Andrew Johnson National Historic Site 

Another presidential site I explored through the National Park Service was the Andrew Johnson National Historic Site in Greeneville, Tennessee. During our visit, we toured both the tailor shop where Johnson learned his trade and the home where he and his family lived. The simple bedroom shown here offered a glimpse into the personal side of a man who rose from humble beginnings to occupy the nation’s highest office.

Andrew Johnson’s story is one of self-made success. Born into poverty and receiving little formal education, he apprenticed as a tailor and eventually established his own shop in Greeneville. Through determination and political ambition, he served as mayor, governor of Tennessee, U.S. congressman, senator, and military governor of Tennessee before becoming vice president under Abraham Lincoln. Following Lincoln’s assassination in April 1865, Johnson unexpectedly became the seventeenth President of the United States.

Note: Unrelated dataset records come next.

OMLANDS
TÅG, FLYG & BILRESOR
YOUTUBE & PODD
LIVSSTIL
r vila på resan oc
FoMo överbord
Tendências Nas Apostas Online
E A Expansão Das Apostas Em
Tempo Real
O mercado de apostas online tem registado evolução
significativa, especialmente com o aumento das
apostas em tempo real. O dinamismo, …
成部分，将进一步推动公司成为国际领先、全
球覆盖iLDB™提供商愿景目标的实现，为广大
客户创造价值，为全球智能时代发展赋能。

His presidency was dominated by the difficult years of Reconstruction after the Civil War. Although his policies and clashes with Congress made him one of the most controversial presidents in American history, his life remains an extraordinary example of social mobility in nineteenth-century America. Few presidents have risen from such modest circumstances.

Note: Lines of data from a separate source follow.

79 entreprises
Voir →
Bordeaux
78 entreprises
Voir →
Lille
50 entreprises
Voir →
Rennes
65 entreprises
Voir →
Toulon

Established as a National Historic Site in 1935 by President Franklin D. Roosevelt, the park preserves Johnson’s tailor shop, his homestead, and his final resting place overlooking Greeneville. Standing in the rooms where he lived and worked, I was reminded that the American presidency has often been shaped by men whose journeys began far from wealth and privilege. From a small tailor shop in eastern Tennessee, Andrew Johnson rose to the White House at one of the most challenging moments in our nation’s history.